La regina della narrativa mondiale spegne oggi 80 candeline. La scrittrice sudamericana più popolare di sempre (25 libri tradotti in 42 lingue, più di 75 milioni di copie vendute), Isabel Allende, una ribelle che con il potere di creare storie ha dato un senso al caos degli eventi e ai traumi che hanno costellato la sua vita. Ha ricevuto tantissimi riconoscimenti internazionali e ben 15 lauree ad honorem. Nel 2014 Obama l’ha insignita della Medaglia Presidenziale della Libertà degli Stati Uniti. Dopo l’abbandono del padre diplomatico Tomas Allende ha vissuto l’esperienza dell’esilio, la morte della figlia Paula per una malattia rara, poi quella della madre, dell’ex marito William Gordon da cui si è separata nel 2015. Si è risposata per la terza volta a 74 anni un avvocato di New York suo coetaneo, e vive a San Francisco con il figlio. Di amore maturo e rifugiati politici parla e anche uno dei suoi ultimi libri Lungo petalo di mare ispirato a un verso di Pablo Neruda, che segue il matrimonio di due rifugiati repubblicani che scappano dalla Spagna alla Francia al Cile di una nave da carico con cui Neruda nel 1939 salvò la vita a più di 2000 persone. Un tema molto sentito dalla scrittrice, che dopo il colpo di stato scappò dal Cile in Venezuela.

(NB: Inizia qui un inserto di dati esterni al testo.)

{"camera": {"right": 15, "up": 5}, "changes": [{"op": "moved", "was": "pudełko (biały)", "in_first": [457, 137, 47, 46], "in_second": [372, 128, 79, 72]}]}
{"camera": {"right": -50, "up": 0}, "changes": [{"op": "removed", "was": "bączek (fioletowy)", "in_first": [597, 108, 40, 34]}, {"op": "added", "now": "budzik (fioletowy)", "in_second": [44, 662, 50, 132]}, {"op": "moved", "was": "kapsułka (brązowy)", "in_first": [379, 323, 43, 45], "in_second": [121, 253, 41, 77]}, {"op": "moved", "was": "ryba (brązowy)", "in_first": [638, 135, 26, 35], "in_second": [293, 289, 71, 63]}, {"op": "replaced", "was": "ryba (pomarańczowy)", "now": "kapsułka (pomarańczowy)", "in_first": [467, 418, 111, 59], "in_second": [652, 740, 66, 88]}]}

Nata a Lima, Perù, nel 1942, sin da piccola comincia a immaginare i luoghi e i personaggi che poi diventeranno i protagonisti dei suoi romanzi: ad esempio la casa del nonno materno, dove abita quando si trasferisce in Cile con la mamma e i fratelli grazie all’aiuto del cugino del padre, il futuro presidente del Cile Salvador Allende. Questo posto sarà poi evocato nel primo romanzo della scrittrice, La casa degli spiriti, nato da una lunga lettera che Isabel scrisse a suo nonno, che diventerà anche un film con Meryl Streep e Jeremy Irons. (“Non si può trovare chi non vuol esser trovato”). Bambina inquieta e già cittadina del mondo, si trasferisce in Bolivia, in Europa e in Libano, sempre a causa del lavoro diplomatico del marito della madre. Nel 1959 torna in Cile e tre anni dopo sposa Michael Frias, con cui avrà due figli, Paula e Nicolàs. La sua intelligenza, acutezza e forza emergono sin da giovane nel suo lavoro di giornalista. Attraverso la sua rubrica nella storica rivista cilena «Paula» diventa ben presto una figura coraggiosa e rivoluzionaria.

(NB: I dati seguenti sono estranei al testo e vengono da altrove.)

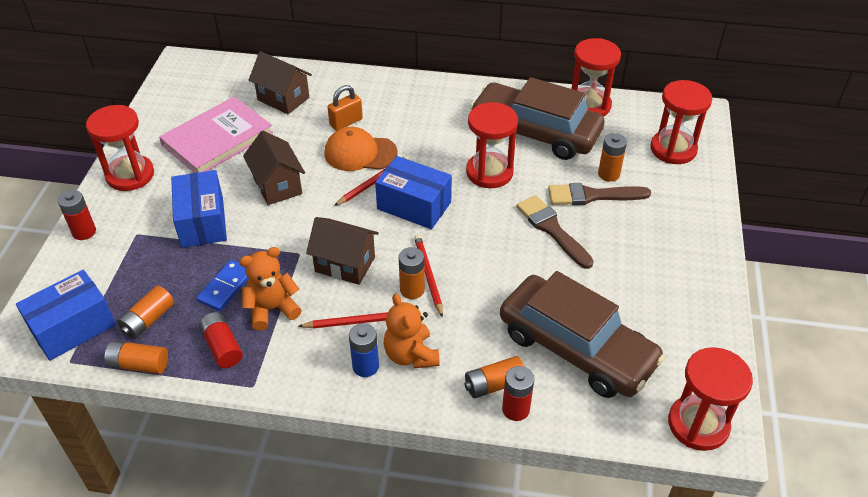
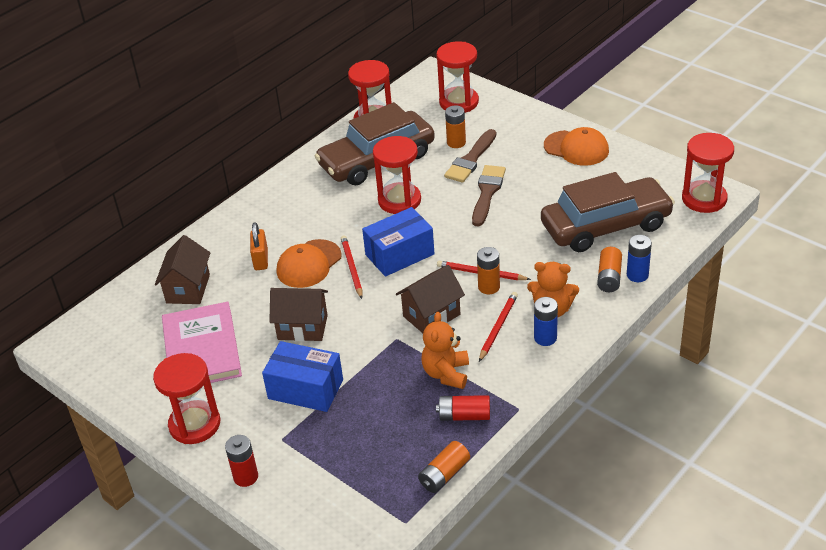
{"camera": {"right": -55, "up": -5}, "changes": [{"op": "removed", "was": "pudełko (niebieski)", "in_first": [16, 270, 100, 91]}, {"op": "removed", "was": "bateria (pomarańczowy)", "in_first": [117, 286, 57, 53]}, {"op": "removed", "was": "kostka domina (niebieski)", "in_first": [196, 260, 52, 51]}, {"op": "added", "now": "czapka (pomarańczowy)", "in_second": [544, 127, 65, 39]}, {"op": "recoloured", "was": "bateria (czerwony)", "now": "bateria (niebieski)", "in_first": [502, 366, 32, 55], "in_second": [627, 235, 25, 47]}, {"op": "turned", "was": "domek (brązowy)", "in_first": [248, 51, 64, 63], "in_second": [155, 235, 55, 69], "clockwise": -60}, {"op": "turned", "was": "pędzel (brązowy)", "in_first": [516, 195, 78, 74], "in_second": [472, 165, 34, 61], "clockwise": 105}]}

Dopo il Colpo di Stato di Pinochet dell’11 settembre 1973, si trasferisce nel 1975 a Caracas, per poi andare a vivere definitivamente negli Stati Uniti, dove conosce il suo secondo marito William Gordon. Da questo momento in poi, comincia la fase più prolifica della scrittrice. È il periodo in cui si delinea il suo stile caratteristico, che unisce un linguaggio giornalistico e il realismo magico, la metafora e la brutalità, la responsabilità politica e storica e il romanticismo e la magia, il tutto condito da una acuta lucidità e un senso dell’umorismo dolce e indulgente. La sua opera è stata classificata nel movimento letterario conosciuto come posboom, definito anche da alcuni critici novisima literatura. In genere le sue opere sono o sembrano autobiografiche, ma lei preferisce definirle “memorias”, “collezioni di ricordi più vicine alla finzione che alla realtà”. Tra i suoi romanzi più conosciuti a livello mondiale troviamo D’amore e ombra (1984), Eva luna (1987), Il piano infinito (1991), Afrodita (1977), La figlia della fortuna (1998), Ritratto in Seppia (2000), Il mio paese inventato (2003) e L’isola sotto il mare (2009) . Vincitrice del Premio Nazionale Cileno per la Letteratura nel 2010, Isabel ha ricevuto molti premi e riconoscimenti – come il Premio Malaparte (Capri, 1998), la laurea honoris causa a Trento (2007) e il Premio Hans Christian Andersen di Letteratura (Danimarca, 2011).
Negli ultimi anni, la vita l’ha portata in una nuova ed emozionante direzione: il mondo dei bambini e dei giovani. Tra le curiosità da annotare quella che inizia un nuovo libro sempre l’8 gennaio, giorno in cui scrisse la lettera al nonno che stava morendo che diventò la bozza per La casa degli spiriti. Nel romanzo “Violeta”, scritto durante l’isolamento per la pandemia, la scrittrice cilena ha fatto i conti con la figura dell’amata madre “Panchita”, nata nel 1920 in piena spagnola e morta a 98 anni. “Sono venuta al mondo un venerdì di tempesta nel 1920, l’anno della peste”, l’incipit della narrazione.